◆ Given problem 1
In the circulating water text, give the passage from "CW treatment system" to "water make up." again, substituting "seawater" for "sea water".
◆ Given problem 2
Render this sentence from the circulating water text in Spanish: "The cooling towers are designed as per Cooling Tower Institute codes."
◆ Given problem 3
Write what follows the last sentence of the circulating water text.

A circulating water plant or circulating water system is an arrangement of flow of water in fossil-fuel power station, chemical plants and in oil refineries. The system is required because various industrial process plants uses heat exchanger, and also for active fire protection measures. In chemical plants, for example in caustic soda production, water is needed in bulk quantity for preparation of brine. The circulating water system in any plant consists of a circulator pump, which develops an appropriate hydraulic head, and pipelines to circulate the water in the entire plant.

System description

Circulating water pumps

Circulating water systems are normally of the wet pit type, but for sea water circulation, both the wet pit type and the concrete volute type are employed. In some industries, one or two stand-by pumps are also connected parallel to CW pumps. It is recommended that these pumps must be constantly driven by constant speed squirrel cage induction motors. CW pumps are designed as per IS:9137, standards of the Hydraulic Institute, USA or equivalent.

Cooling tower

In the present era, mechanical induced draft–type cooling towers are employed in cooling of water. Performance testing of cooling towers (both IDCT and NDCT) shall be carried
out as per ATC-105 at a time when the atmospheric conditions are within the permissible limits of deviation from the design conditions. As guidelines of Central Electricity Authority, two mechanical draft cooling towers Or one natural draft cooling tower must be established for each 500 MW unit in power plants. The cooling towers are designed as per Cooling Tower Institute codes.

CW treatment system
Some coastal power stations or chemical plants intake water from sea for condenser cooling. They either use closed cycle cooling by using cooling towers or once through cooling. Selection of type of system is based on the thermal pollution effect on sea water and techno-economics based on the distance of power station from the coast and cost of pumping sea water. Due to high salt concentration, it is necessary for circulating water make up.

◆ Source material
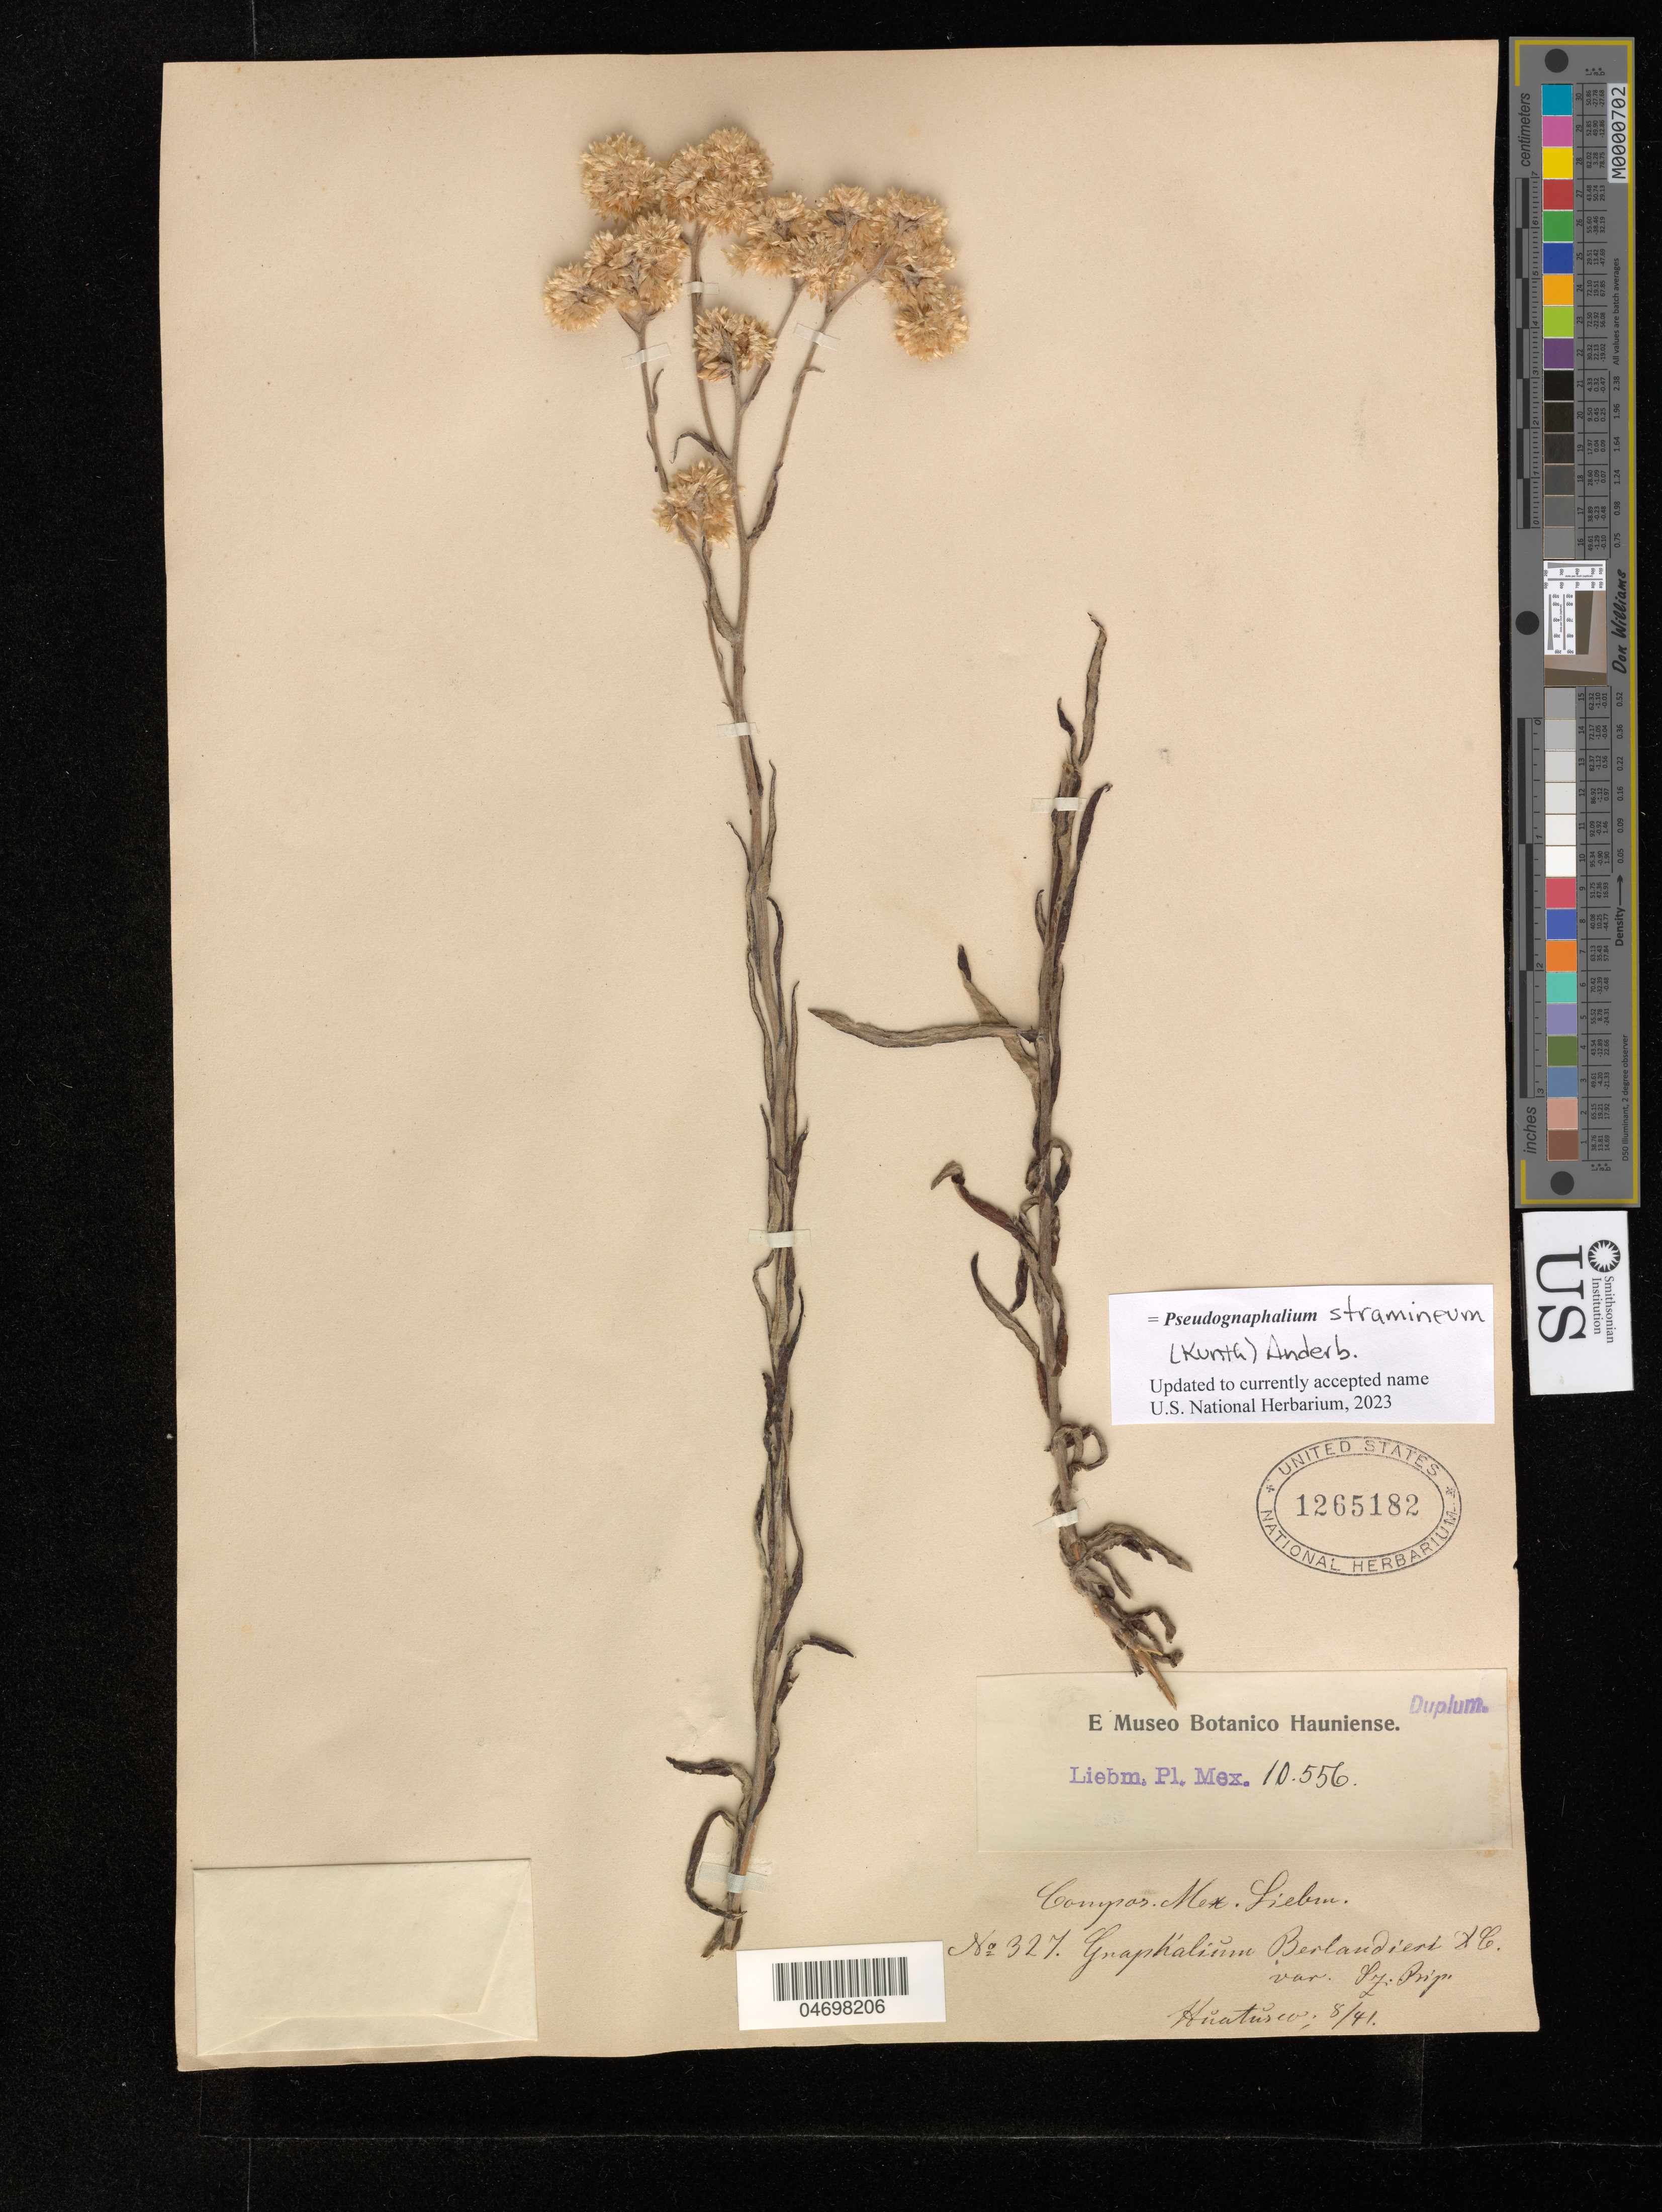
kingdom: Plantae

◆ Task answer 1
CW treatment system
Some coastal power stations or chemical plants intake water from sea for condenser cooling. They either use closed cycle cooling by using cooling towers or once through cooling. Selection of type of system is based on the thermal pollution effect on seawater and techno-economics based on the distance of power station from the coast and cost of pumping seawater. Due to high salt concentration, it is necessary for circulating water make up.

◆ Task answer 2
Las torres de enfriamiento se diseñan conforme a los códigos del Cooling Tower Institute.

◆ Task answer 3
Mechanical description of CW plants 
Source:

 Five (5) numbers (4 working + 1 standby) circulating water pumps of vertical wet pit type, mixed flow design and self water lubricated complete along with motors and associated accessories.
 Electro-hydraulically operated butterfly valve (with actuators), isolating butterfly valve and rubber expansion joints at discharge of each pump. Electrically operated butterfly valves for interconnection of standby pumps to operate as common standby for both the units.
 One number CW re-circulation line for each unit, suitable for handling a flow of 50% of one CW pump flow with electrically operated butterfly valve (with actuators).
 Complete piping including discharge piping/header of CW pumps, CW duct from CW pump house to condensers and from condensers to the cooling towers, blow down piping (up to ash handling plant and central monitoring basin of ETP), fittings & valves and other accessories as required.
 EOT crane for handling & maintenance of CW pumps and monorail and electrically operated pendant control hoist arrangement for maintenance of stoplog gates and trash racks.
 One number trash rack for CW pump house bay and two numbers of stop logs for CW pump house.
 Air release valves, with isolation valves, in CW piping as per the system requirement.
 Hydraulic transient analysis of CW system.
 CW pump model study and CW pump house/ sump model studies as required.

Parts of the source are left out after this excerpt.